'Right 2 Dream Too' will leave Burnside location, move to Pearl
PORTLAND, Ore. - A contentious homeless camp prominently located on W. Burnside Street will move now that the property owner and city leaders have worked out a deal.
The "Right 2 Dream Too" homeless camp and associated property has long been a point of contention between the city and Michael Wright, who owns the land at 319 W. Burnside.
As part of a deal announced Monday, Wright will drop a lawsuit he had filed against the city about his property and the city will waive around $20,000 in fines levied against Wright.
The Right 2 Dream Too camp will also move from the Burnside location to a spot under the Broadway Bridge near Union Station. Portland City Commissioner Amanda Fritz helped broker the deal and called the solution a "pilot" program.
The deal for the camp to operate in the Pearl District only lasts for one year. Fritz said the goal during that time is to work out a long-term solution.

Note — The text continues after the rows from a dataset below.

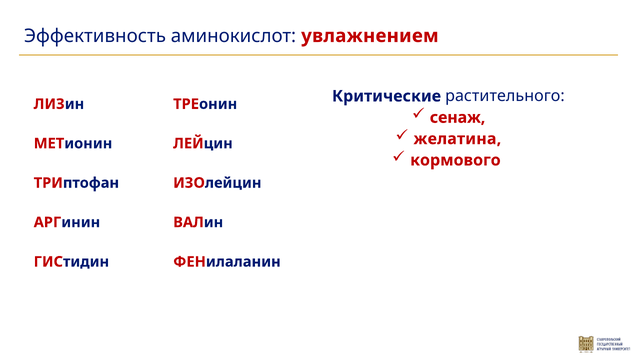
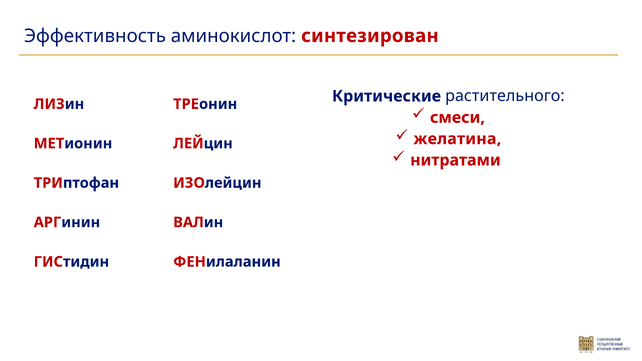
увлажнением: увлажнением -> синтезирован
сенаж: сенаж -> смеси
кормового: кормового -> нитратами
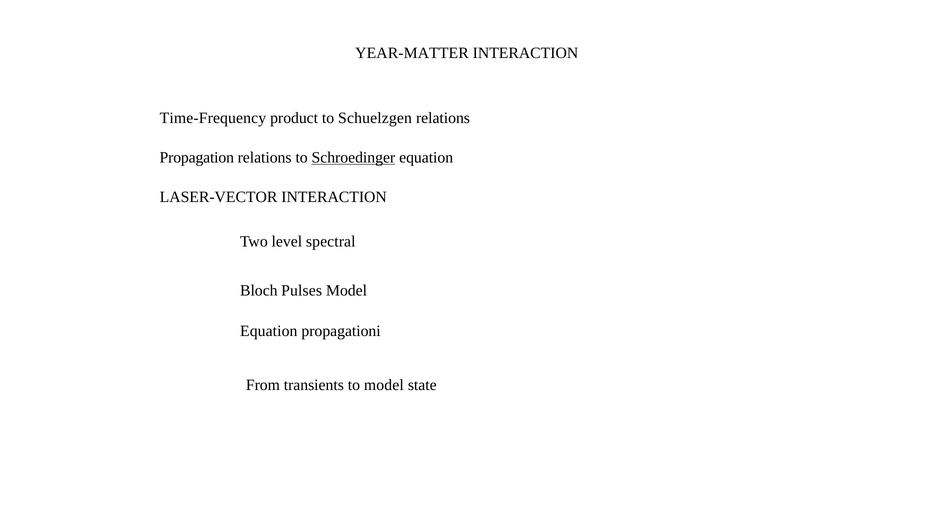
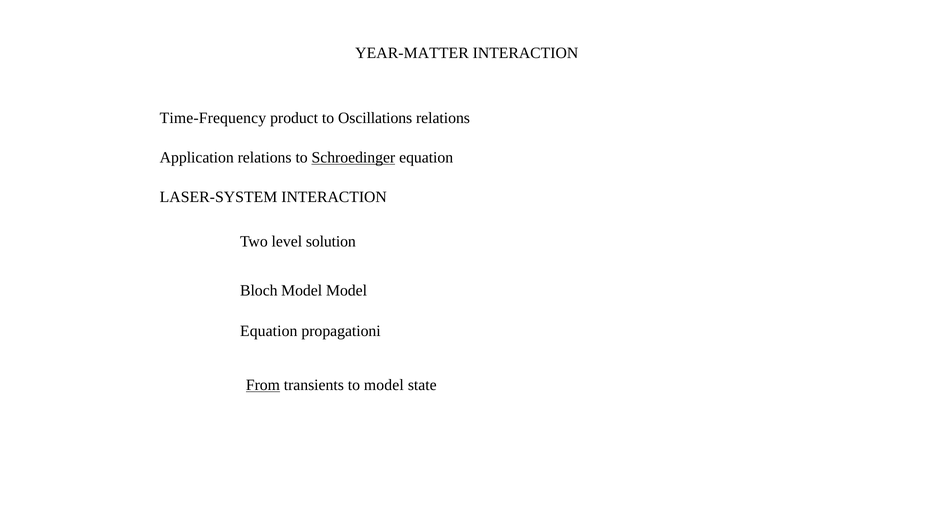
Schuelzgen: Schuelzgen -> Oscillations
Propagation: Propagation -> Application
LASER-VECTOR: LASER-VECTOR -> LASER-SYSTEM
spectral: spectral -> solution
Bloch Pulses: Pulses -> Model
From underline: none -> present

She also said camp organizers and city officials will meet with concerned residents over the next month. Camp officials said they want any concerned Pearl neighbors to have an open dialogue and get to know how the camp operates.
The move will not happen immediately, Fritz said. Right 2 Dream Too organizers will have to get the proper permits for the new site.
Those details will be worked out over the next 30 days. They will continue to pay for utility and bathroom costs, plus will have to have liability insurance.
"There are guidelines in place and we're going to do everything possible to make sure if the move does happen it will be a safe, healthy and successful thing for everybody," said Right 2 Dream Too spokeswoman Amber Dunks.
Fritz said she is not expecting there will be any issues with getting the proper permits at the new site. The city owns the parking lot where the new camp will be located.
Right 2 Dream Too board president Ibrahim Mubarak called the camp a "rest area" and said during the past two years 71 people have used their services to find permanent housing and work.
Dunks called Right 2 Dream Too home herself for 17 months when her life crumbled.
"It helped me get ready in a non-hostile environment that worked around what I was going through to be able to get to that next step," she told KATU.
That next step was landing a job and moving into an apartment last month.
For the "dreamers" who live in Right 2 Dream Too, the place is more than a camping location. Dunks says it's a place to get back on your feet.
"We look after ourselves and we look after the neighborhood."